Cole once again turned off his iPad. He stared into nothingness, trying to wrap his head around what he’d read and what he knew about Everly. Essentially, she’d led a pretty normal life until the age of fourteen. Then everything changed.
He rose and tossed his empty water bottle into the recycle container. His gaze once again touched on the champagne flutes before he headed to his bedroom.

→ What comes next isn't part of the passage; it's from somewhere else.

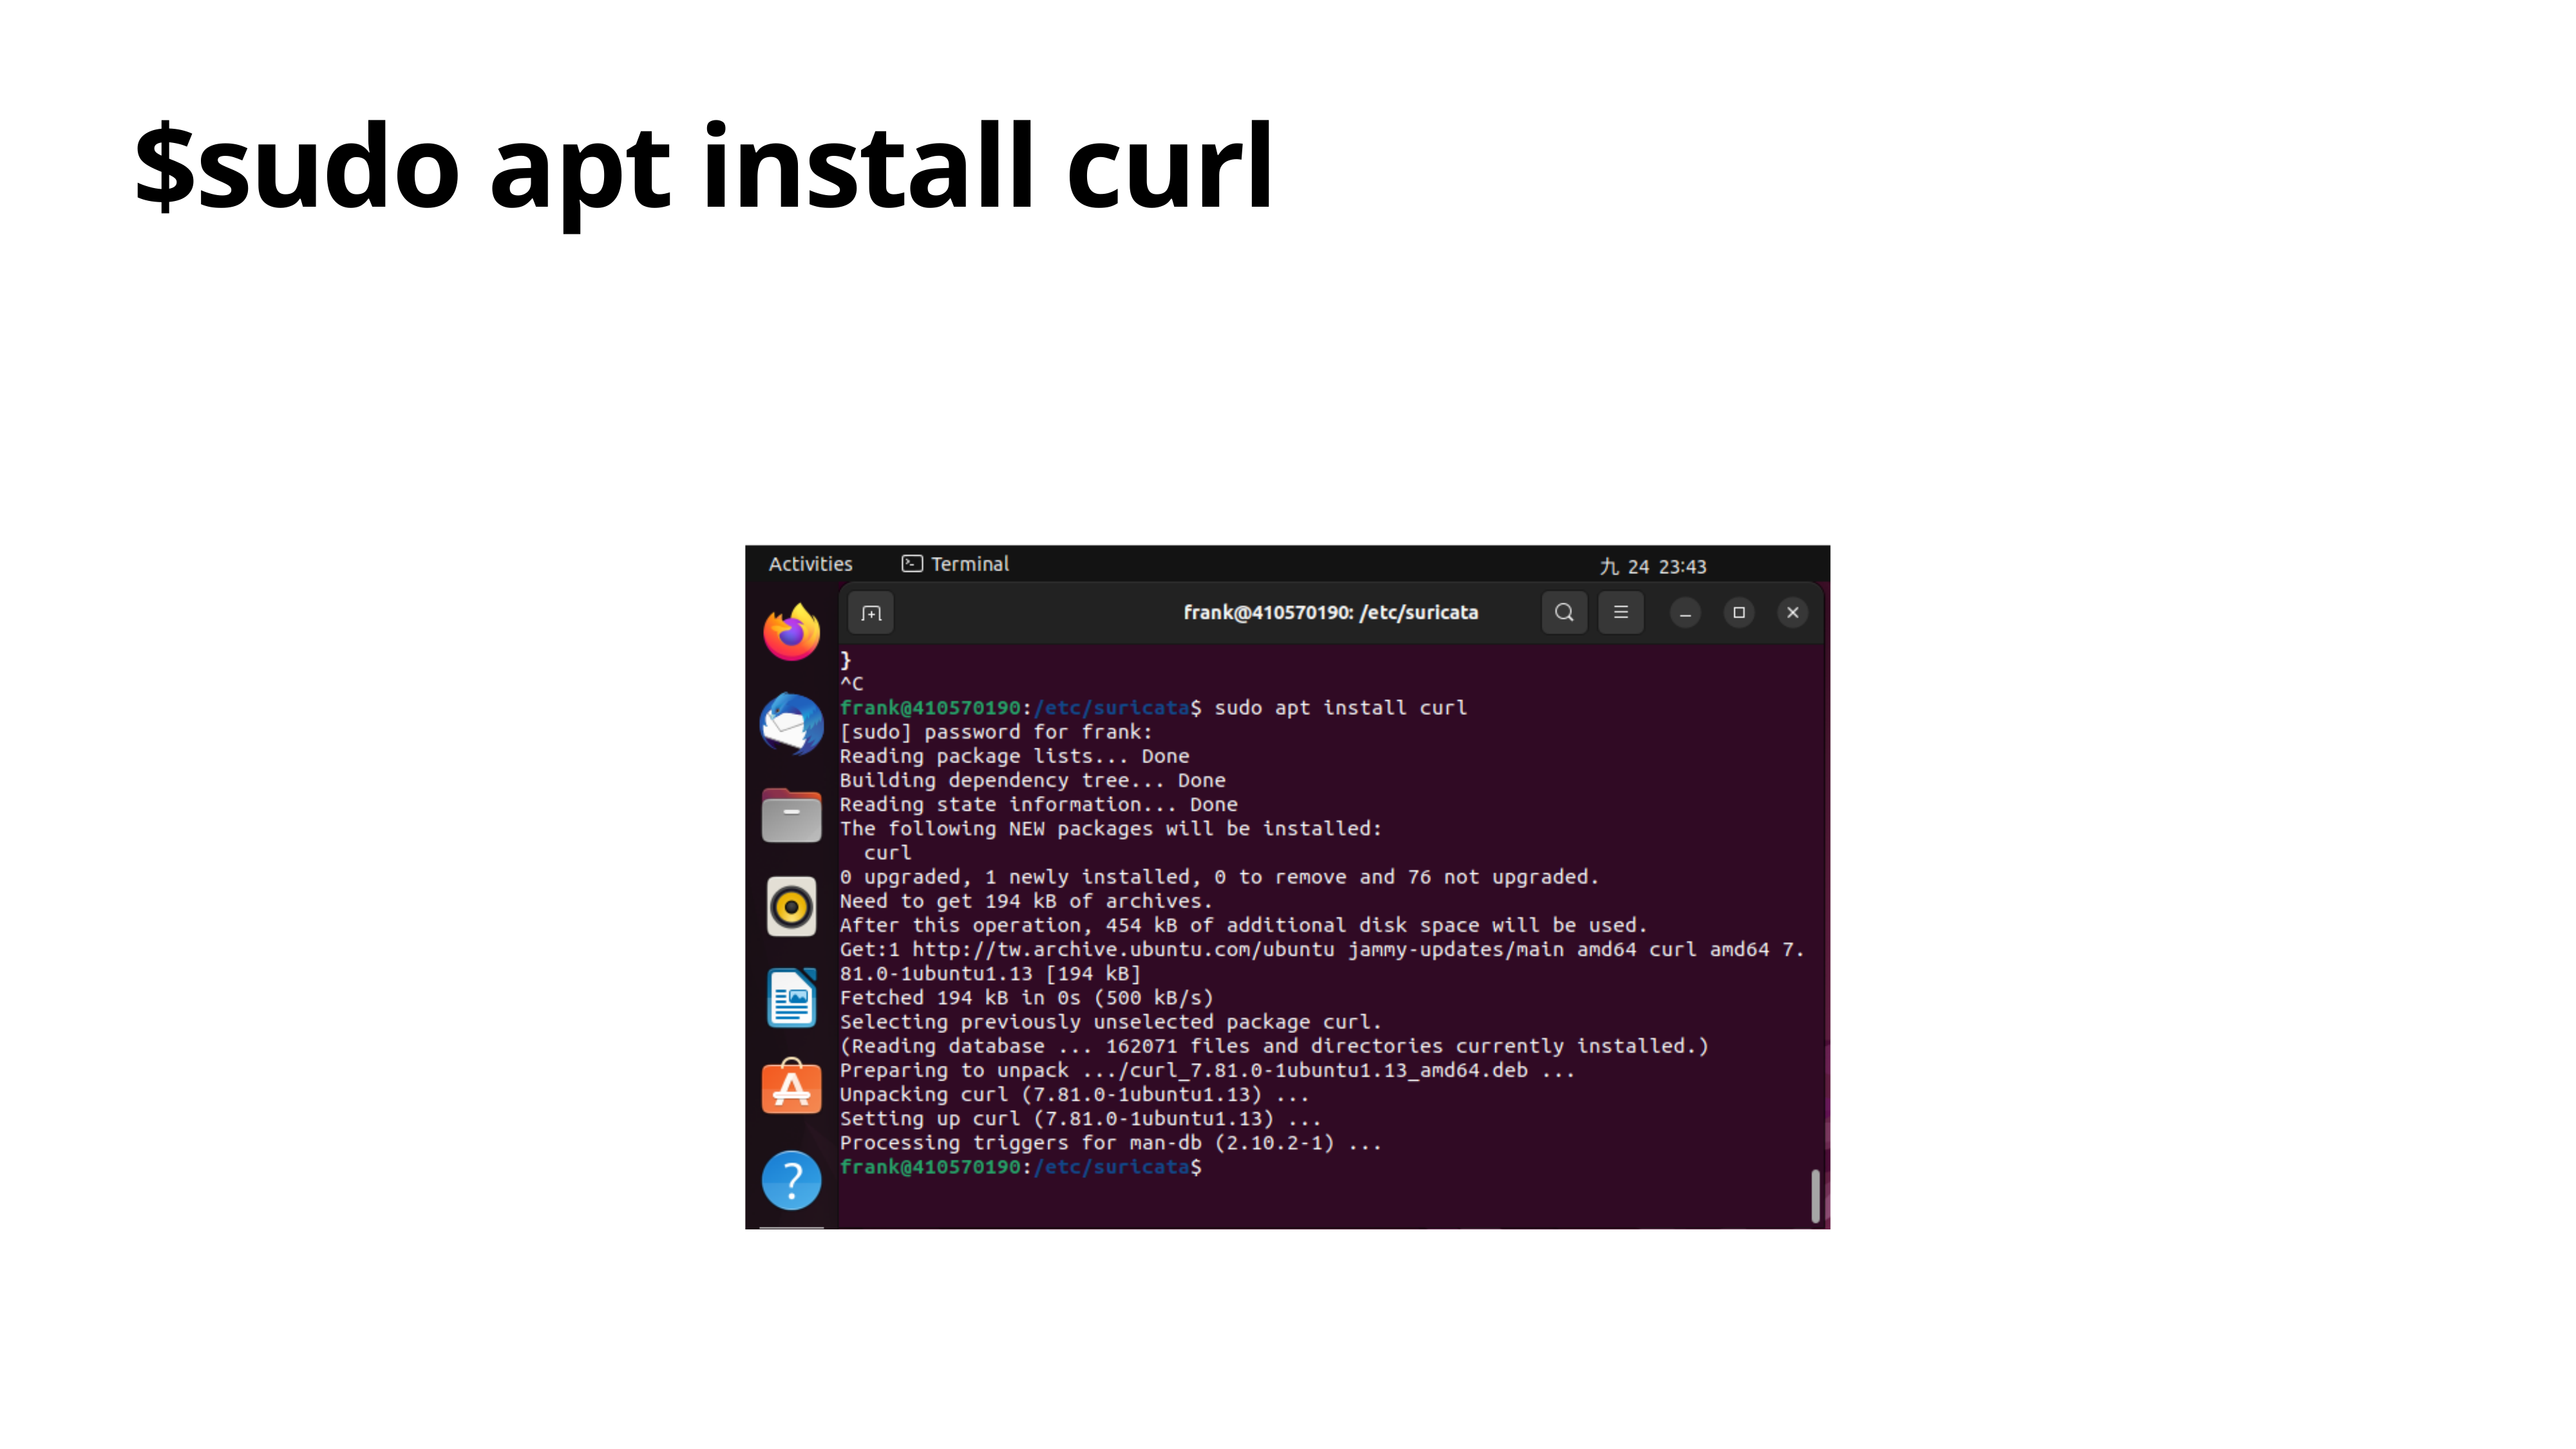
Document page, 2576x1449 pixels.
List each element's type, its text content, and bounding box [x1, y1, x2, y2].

picture [745, 540, 1831, 1230]
title $sudo apt install curl [127, 113, 2449, 266]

He went to bed feeling like the lowest human being on the face of the earth. It was a long time before he fell asleep.
* * *
His cell phone buzzed on the nightstand, waking him at seven in the morning. Since he’d only been asleep for about four hours, he issued a string of curses as he reached for the phone and glared at the Caller ID with one bleary eye. Cursing again, he hit the answer button.
“What the hell, Wyatt?”
“No, I think the correct question is, ‘What the hell, Cole?’”
“It’s seven in the morning, for Christ’s sake.”
“Why isn’t Everly working with you anymore?”
Cole groaned. He needed a whole bucket of caffeine to deal with this so early in the morning. “Don’t worry about it,” he said, sitting up and rubbing a hand over his face to try and wake up. “I’m going to fix it.”